Document text.
****************
The operations of the Company's former licensed DKNY ® Jeans family of brands concluded in January 2012 and were included in the results of the Adelington Design Group segment (see Note 17 Additional Financial Information).
On November 2, 2011, the Company sold the global trademark rights for the LIZ CLAIBORNE family of brands and the trademark rights in the US and Puerto Rico for the MONET brand to J.C. Penney Corporation, Inc. ("JCPenney") for $267.5 million. The transaction provided for the sale of domestic and international trademark rights for LIZ CLAIBORNE, CLAIBORNE, LIZ, LIZ & CO., CONCEPTS BY CLAIBORNE, LC, ELISABETH, LIZGOLF, LIZSPORT, LIZ CLAIBORNE NEW YORK and LIZWEAR and the sale of the trademark rights in the US and Puerto Rico for MONET. The LIZ CLAIBORNE NEW YORK and LIZWEAR trademarks are licensed back royalty-free to the Company until July 2020. Further, the Company serves as the exclusive supplier of jewelry to JCPenney for the LIZ CLAIBORNE and MONET brands. In connection with this transaction, the Company entered into an agreement with JCPenney to develop exclusive brands for JCPenney, pursuant to which JCPenney paid the Company a $20.0 million refundable advance. The agreement terminated by its terms on February 1, 2013 and the $20.0 million advance was refunded to JCPenney on February 8, 2013, pursuant to the terms of the agreement.
****************
Job 1.
Copy the rows of plant sheet records, from the first row through the line containing "collector number: 5880", including both of those lines. Leave the pictures out.
****************
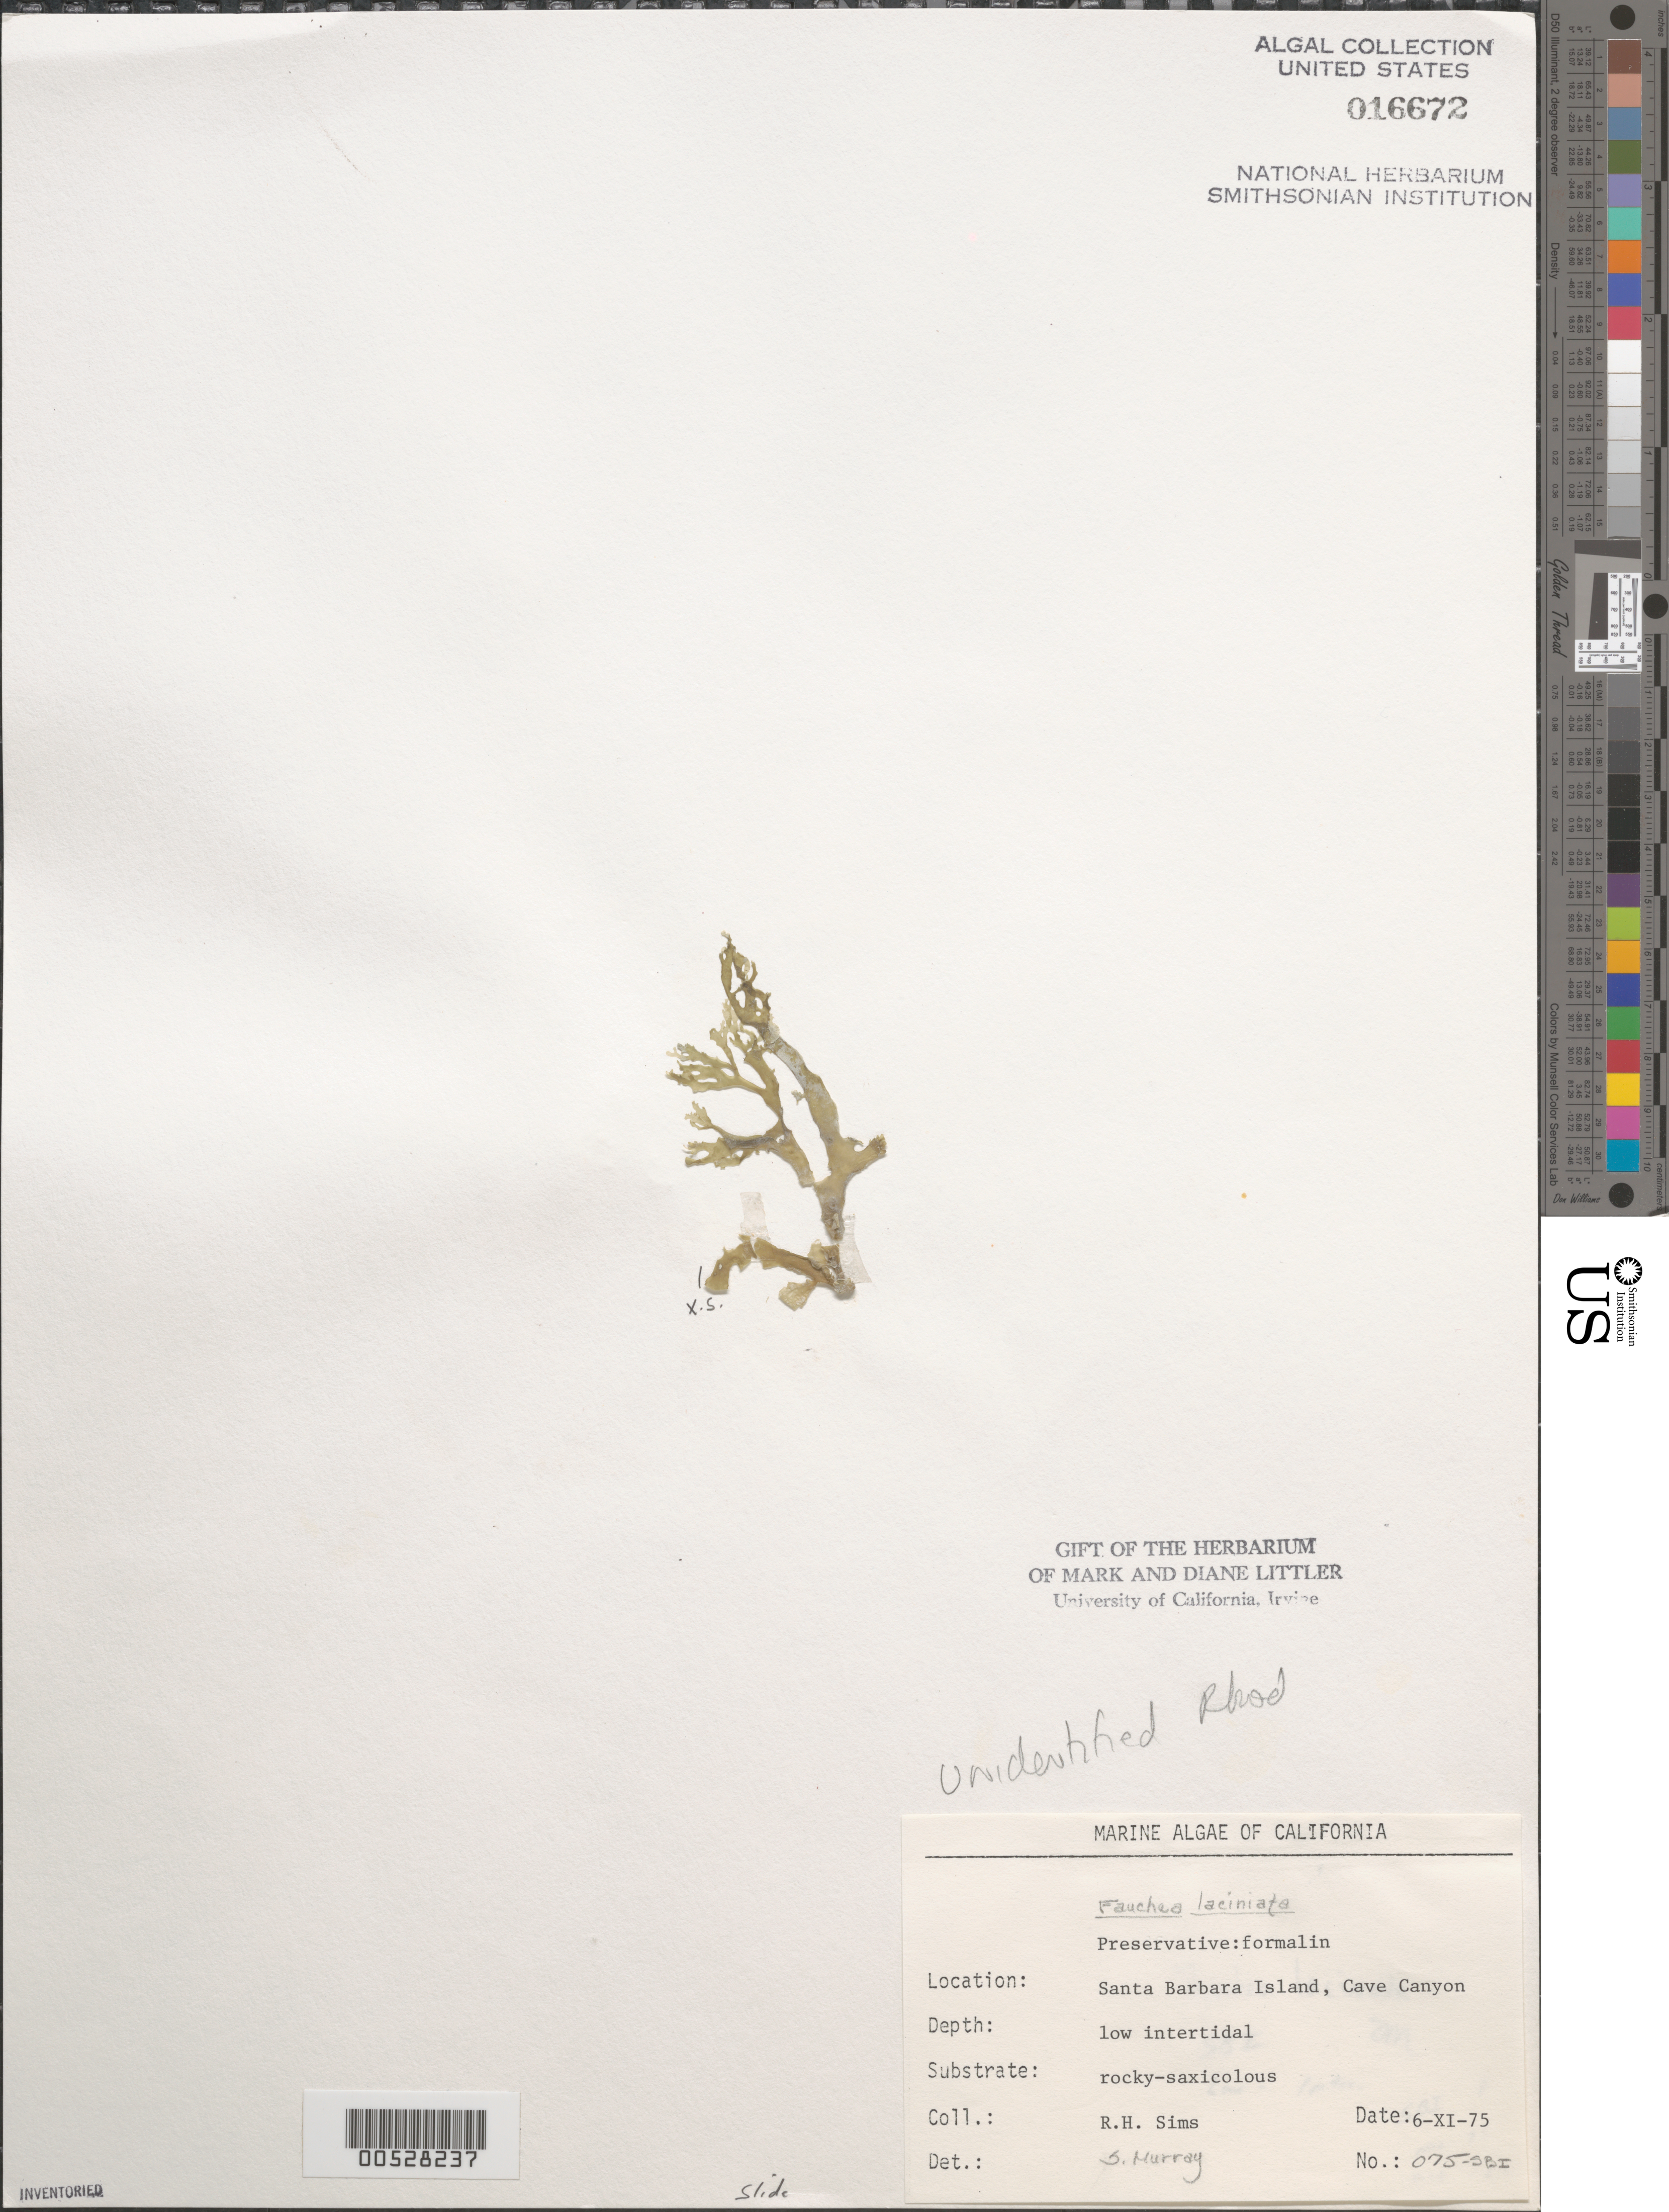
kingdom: Plantae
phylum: Rhodophyta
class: Florideophyceae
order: Rhodymeniales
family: Faucheaceae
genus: Gloiocladia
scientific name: Gloiocladia laciniata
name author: (J. Agardh) Rodríguez-Prieto & N. Sánchez in Rodríguez-Prieto et al.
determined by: Algae name updating Project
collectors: R. H. Sims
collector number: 075-sbi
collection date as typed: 06 Nov 1975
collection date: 1975-11-06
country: United States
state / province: California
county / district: Santa Barbara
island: Santa Barbara Island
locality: Cave Canyon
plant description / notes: BLM-SOCALBIGHT Rocky Intertidal Survey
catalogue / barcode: US 16672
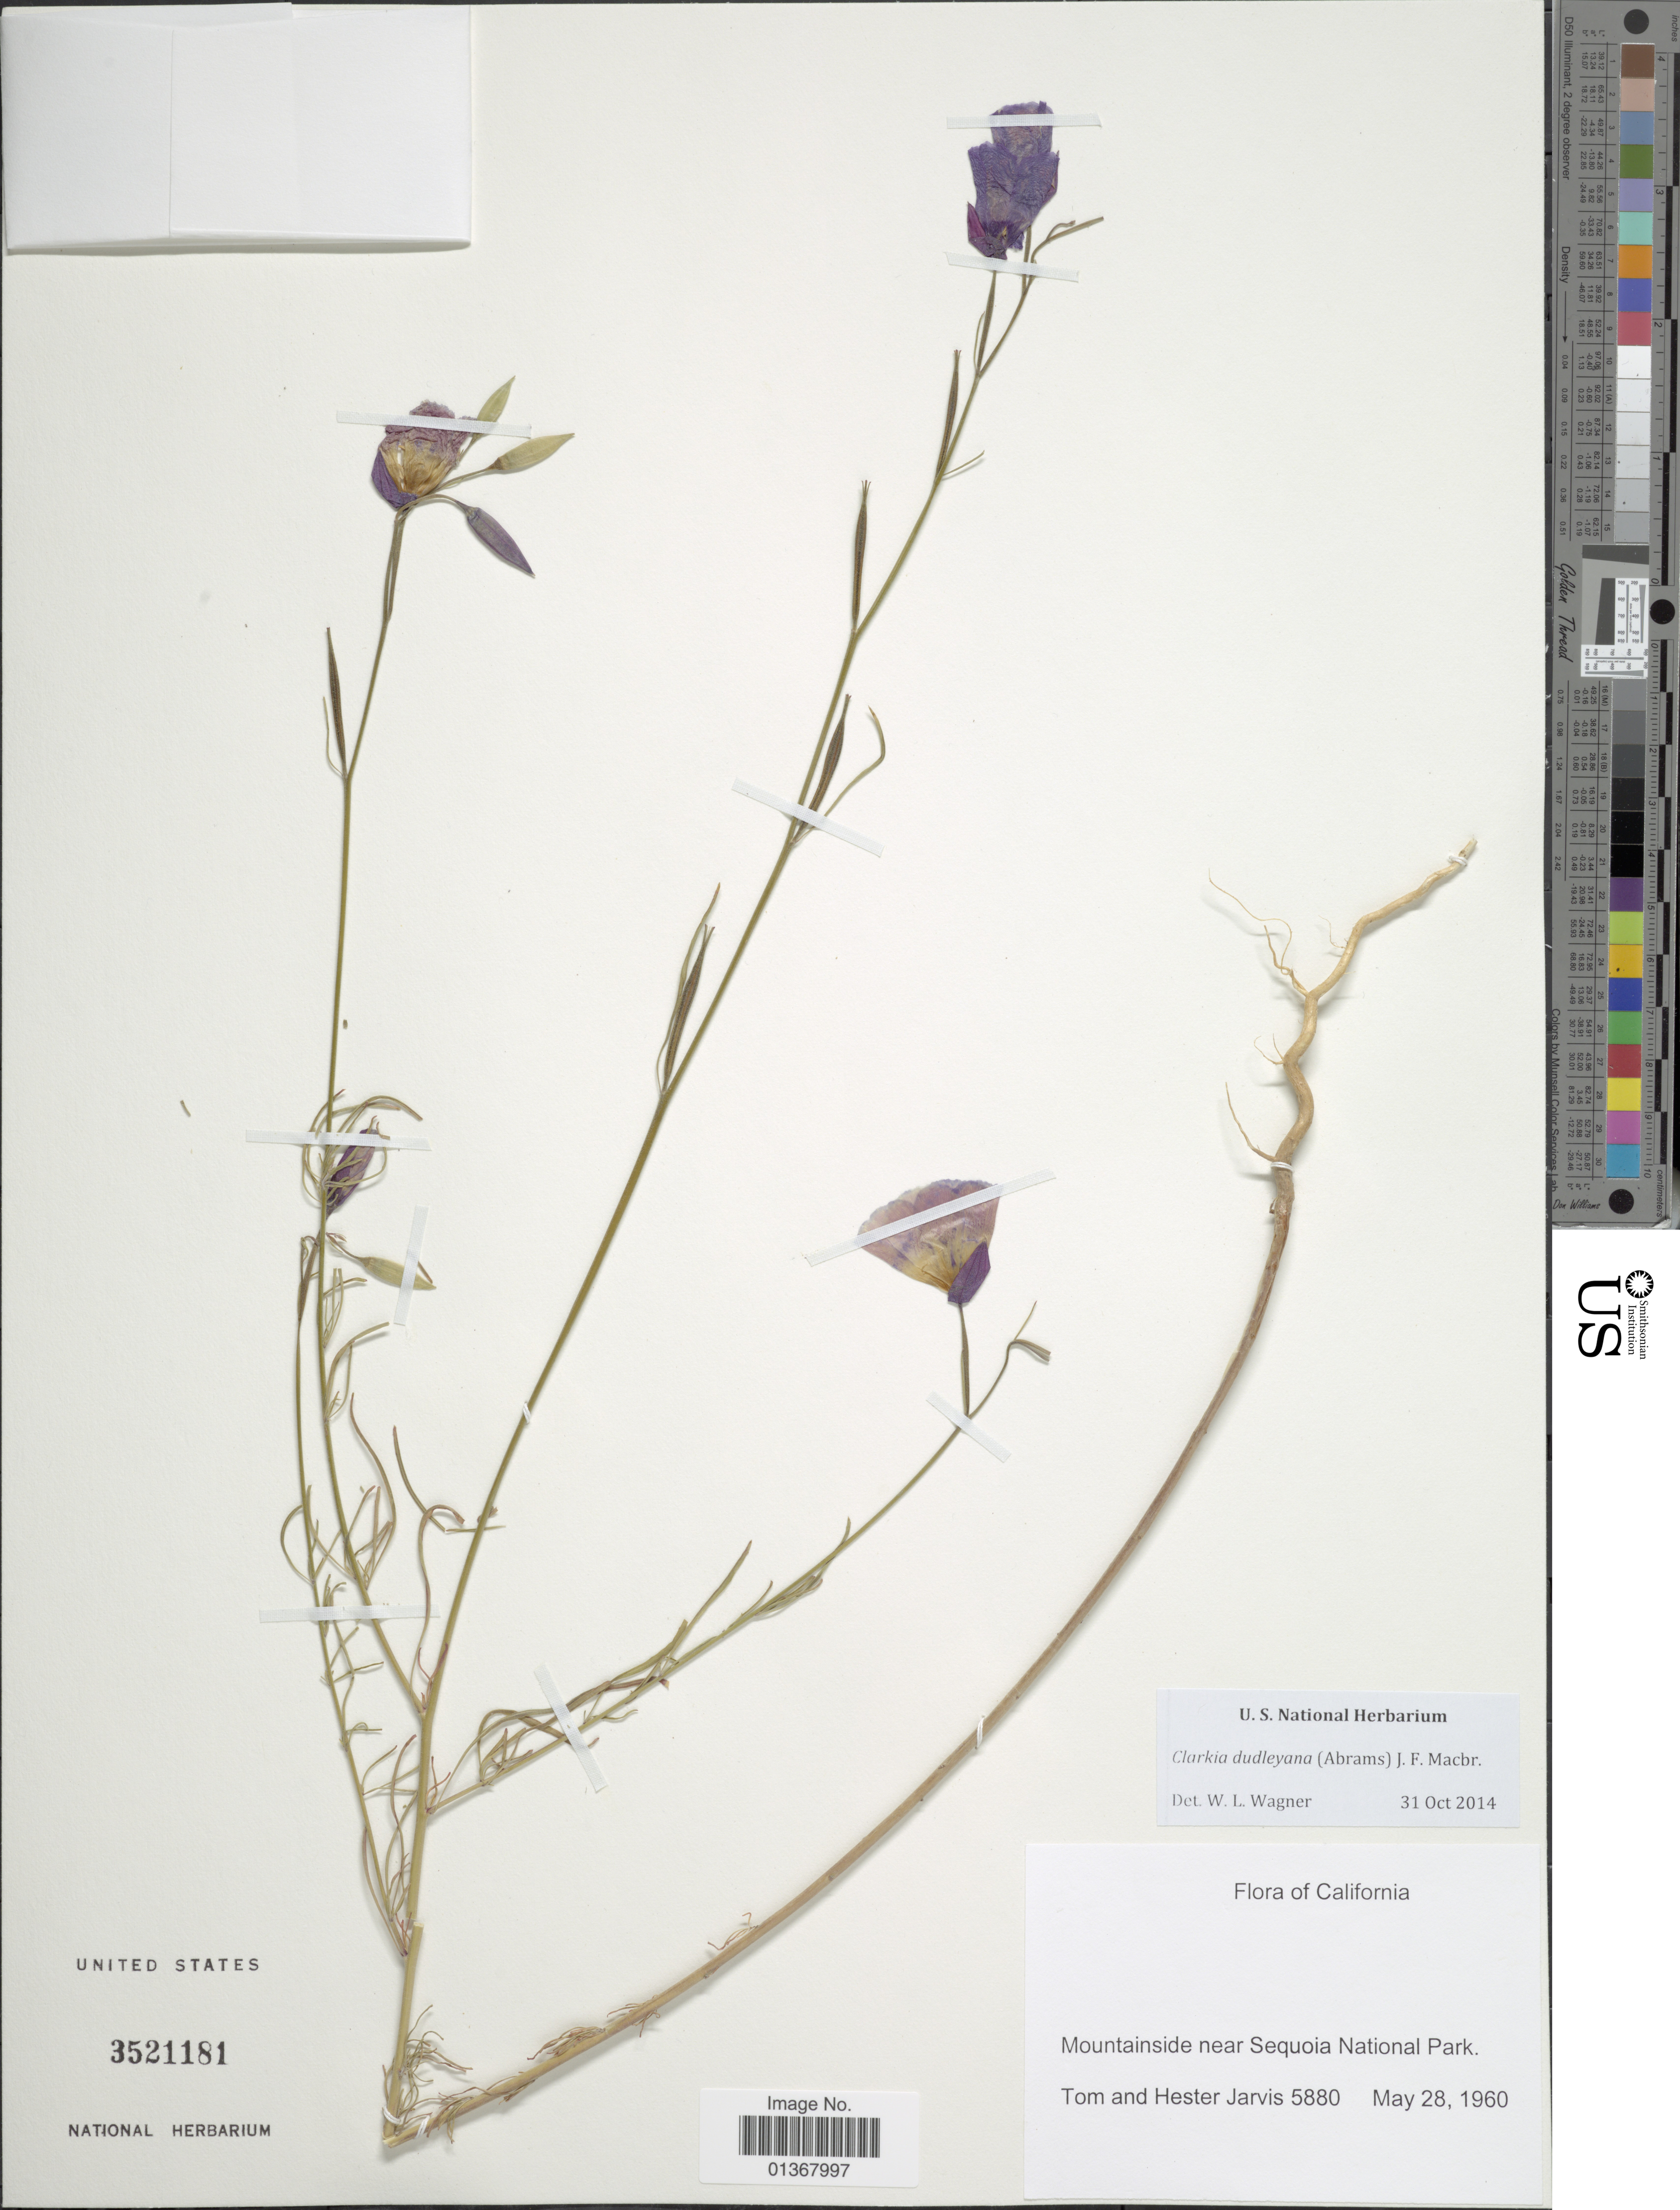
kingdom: Plantae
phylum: Tracheophyta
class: Magnoliopsida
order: Myrtales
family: Onagraceae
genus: Clarkia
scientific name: Clarkia dudleyana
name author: (Abrams) J.F. Macbr.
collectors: T. Jarvis & H. Jarvis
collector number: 5880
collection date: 1960-05-28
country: United States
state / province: California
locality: Mountainside near Sequoia National Park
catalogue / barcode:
****************
Job 2.
In the passage about the Company's brands and trademark sale, rewrite the part that opens with the words containing "The operations of" and closes with "Additional Financial Information).", putting "ended" in place of "concluded".

Result 1.
kingdom: Plantae
phylum: Rhodophyta
class: Florideophyceae
order: Rhodymeniales
family: Faucheaceae
genus: Gloiocladia
scientific name: Gloiocladia laciniata
name author: (J. Agardh) Rodríguez-Prieto & N. Sánchez in Rodríguez-Prieto et al.
determined by: Algae name updating Project
collectors: R. H. Sims
collector number: 075-sbi
collection date as typed: 06 Nov 1975
collection date: 1975-11-06
country: United States
state / province: California
county / district: Santa Barbara
island: Santa Barbara Island
locality: Cave Canyon
plant description / notes: BLM-SOCALBIGHT Rocky Intertidal Survey
catalogue / barcode: US 16672
kingdom: Plantae
phylum: Tracheophyta
class: Magnoliopsida
order: Myrtales
family: Onagraceae
genus: Clarkia
scientific name: Clarkia dudleyana
name author: (Abrams) J.F. Macbr.
collectors: T. Jarvis & H. Jarvis
collector number: 5880

Result 2.
The operations of the Company's former licensed DKNY ® Jeans family of brands ended in January 2012 and were included in the results of the Adelington Design Group segment (see Note 17 Additional Financial Information).